#### [EXTRACT]
=== Begin Enclosure ===
Monday, 23 December 2013

White-winged Choughs – expanding red eyes.

White-winged Choughs (Chough is pronounced chuff) are birds of dry open eucalypt forests and woodlands. Highly social birds with fascinating group behavior they spend much of the day fossicking in ground litter for food. At this time of year the young are out of their large mud bowl nests, following the adult birds of their extended family group about, begging incessantly to be fed.
The white patches on their wings are only visible when the wing is opened in flight or when displaying or grooming.
An adult White-winged Chough - note white wing panels in flight feathers.
Adult choughs have a red eyes, the iris is orange, while young birds have a brown iris.
Adult bird excavating hole in soil under ground litter to uncover insect larvae. Note the red eye.
This is a juvenile White-winged Chough note white eyebrow. The iris is brown however a small section of the eye ball visible in this photo shows the eye ball surrounding the iris is pink as in adult birds.
The choughs on our property are used to humans and are quite confiding, allowing close approach for observation and photos.
I have noticed in the past that the red eye of adults sometimes appears larger than normal and until now had not given it much thought or looked closely to see how this is achieved. Choughs are highly excitable birds sometimes responding to disturbances within or external to the group by spreading their wings, fanning their tail and also by enlarging their red eyes.
=== End Enclosure ===
#### [THE TASK]
Pick up the White-winged Chough passage after its last sentence and continue it. The rows have no connection to the White-winged Chough passage.

#### [SOURCE MATERIAL]
=== Begin Enclosure ===
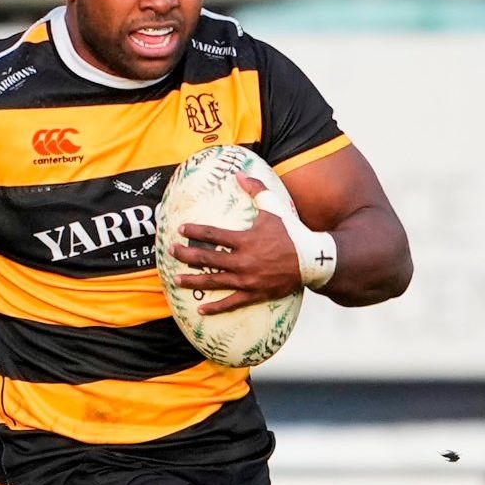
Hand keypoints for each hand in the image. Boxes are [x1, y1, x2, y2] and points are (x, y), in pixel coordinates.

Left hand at [170, 172, 301, 314]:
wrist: (313, 260)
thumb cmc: (292, 233)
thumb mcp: (274, 208)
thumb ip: (256, 189)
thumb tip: (239, 174)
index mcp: (246, 240)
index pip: (213, 235)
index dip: (195, 232)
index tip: (181, 230)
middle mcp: (244, 261)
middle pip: (208, 259)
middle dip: (186, 255)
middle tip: (171, 252)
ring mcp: (248, 280)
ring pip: (214, 282)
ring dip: (193, 280)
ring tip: (176, 279)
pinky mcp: (255, 294)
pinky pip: (231, 302)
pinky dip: (216, 308)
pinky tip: (200, 310)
=== End Enclosure ===
#### [ANSWER TO THIS TASK]
This is the adult bird feeding in photo above. It has moved on and found an insect and suddenly become excited by my presence. The red eyes have been enlarged, wings and body feathers spread and tail fanned. The display is meant to look threatening.
The following two enlarged shots show first a calm bird feeding with normal eye appearance and then an excited bird with an enlarged red eye.
Enlarged photo of adult bird from feeding shot above showing close up of head and the normal elliptical eyelid position of a calm bird.
A close up of the excited bird displaying in photo above. The wing, body and tail feathers have been contracted however the eye lids remain expanded showing an enlarged eye with an orange iris and pink surrounding eye ball. Its display has distracted it from eating the small beetle it caught before becoming alarmed by my presence. 
One field guide states that the outer eye ring flushes brighter red giving the impression that there is a colour change to the eye. The above photos show that rather than the eye changing colour, the bird achieves an enlarged red eye by uncovering the eye by expanding the surrounding eyelid. The eyelid is normally held in an elliptical shape and is opened out to a circular shape when the bird becomes excited. 
The field guides describe a red eye and from a distance the eye does appear to be red however on closer examination the iris is orange and the surrounding eye ball is pink.
If you have ever wondered about the Chough’s expanding red eye, now you know how it is achieved. For those readers who already knew this I hope you enjoy the photos.

Sunday, 22 December 2013

Nest theft, recycling or deliberate destruction?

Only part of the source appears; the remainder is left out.